Records Block Start
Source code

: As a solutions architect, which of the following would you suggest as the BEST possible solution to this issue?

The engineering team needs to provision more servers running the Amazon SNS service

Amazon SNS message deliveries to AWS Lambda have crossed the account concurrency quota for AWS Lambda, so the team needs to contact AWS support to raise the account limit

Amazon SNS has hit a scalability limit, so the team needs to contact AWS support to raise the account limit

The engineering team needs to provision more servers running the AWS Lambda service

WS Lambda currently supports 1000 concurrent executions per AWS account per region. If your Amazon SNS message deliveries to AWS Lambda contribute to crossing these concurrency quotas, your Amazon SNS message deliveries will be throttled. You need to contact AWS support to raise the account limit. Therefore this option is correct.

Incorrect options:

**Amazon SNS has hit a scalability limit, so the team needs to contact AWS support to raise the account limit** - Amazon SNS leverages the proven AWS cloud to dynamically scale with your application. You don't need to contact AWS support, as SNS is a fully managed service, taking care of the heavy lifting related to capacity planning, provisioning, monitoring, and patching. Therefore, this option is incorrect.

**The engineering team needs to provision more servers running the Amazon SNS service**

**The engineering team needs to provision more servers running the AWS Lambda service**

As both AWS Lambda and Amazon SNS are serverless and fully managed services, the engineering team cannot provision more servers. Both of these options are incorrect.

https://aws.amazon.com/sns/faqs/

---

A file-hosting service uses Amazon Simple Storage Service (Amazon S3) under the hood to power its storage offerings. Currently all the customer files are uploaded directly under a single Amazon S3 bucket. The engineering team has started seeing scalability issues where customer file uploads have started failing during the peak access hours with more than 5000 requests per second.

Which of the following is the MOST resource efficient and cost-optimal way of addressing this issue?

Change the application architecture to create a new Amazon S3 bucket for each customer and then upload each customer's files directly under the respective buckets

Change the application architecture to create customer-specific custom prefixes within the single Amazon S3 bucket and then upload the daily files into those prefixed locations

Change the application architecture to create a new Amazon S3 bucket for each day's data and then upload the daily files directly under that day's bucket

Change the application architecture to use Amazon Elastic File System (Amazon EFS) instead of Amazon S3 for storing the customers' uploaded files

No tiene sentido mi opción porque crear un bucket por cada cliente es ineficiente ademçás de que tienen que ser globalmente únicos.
Records Block End
→ What this task involves
Transcribe every line of the data, exactly as it stands.

→ Exercise output
Source code

: As a solutions architect, which of the following would you suggest as the BEST possible solution to this issue?

The engineering team needs to provision more servers running the Amazon SNS service

Amazon SNS message deliveries to AWS Lambda have crossed the account concurrency quota for AWS Lambda, so the team needs to contact AWS support to raise the account limit

Amazon SNS has hit a scalability limit, so the team needs to contact AWS support to raise the account limit

The engineering team needs to provision more servers running the AWS Lambda service

WS Lambda currently supports 1000 concurrent executions per AWS account per region. If your Amazon SNS message deliveries to AWS Lambda contribute to crossing these concurrency quotas, your Amazon SNS message deliveries will be throttled. You need to contact AWS support to raise the account limit. Therefore this option is correct.

Incorrect options:

**Amazon SNS has hit a scalability limit, so the team needs to contact AWS support to raise the account limit** - Amazon SNS leverages the proven AWS cloud to dynamically scale with your application. You don't need to contact AWS support, as SNS is a fully managed service, taking care of the heavy lifting related to capacity planning, provisioning, monitoring, and patching. Therefore, this option is incorrect.

**The engineering team needs to provision more servers running the Amazon SNS service**

**The engineering team needs to provision more servers running the AWS Lambda service**

As both AWS Lambda and Amazon SNS are serverless and fully managed services, the engineering team cannot provision more servers. Both of these options are incorrect.

https://aws.amazon.com/sns/faqs/

---

A file-hosting service uses Amazon Simple Storage Service (Amazon S3) under the hood to power its storage offerings. Currently all the customer files are uploaded directly under a single Amazon S3 bucket. The engineering team has started seeing scalability issues where customer file uploads have started failing during the peak access hours with more than 5000 requests per second.

Which of the following is the MOST resource efficient and cost-optimal way of addressing this issue?

Change the application architecture to create a new Amazon S3 bucket for each customer and then upload each customer's files directly under the respective buckets

Change the application architecture to create customer-specific custom prefixes within the single Amazon S3 bucket and then upload the daily files into those prefixed locations

Change the application architecture to create a new Amazon S3 bucket for each day's data and then upload the daily files directly under that day's bucket

Change the application architecture to use Amazon Elastic File System (Amazon EFS) instead of Amazon S3 for storing the customers' uploaded files

No tiene sentido mi opción porque crear un bucket por cada cliente es ineficiente ademçás de que tienen que ser globalmente únicos.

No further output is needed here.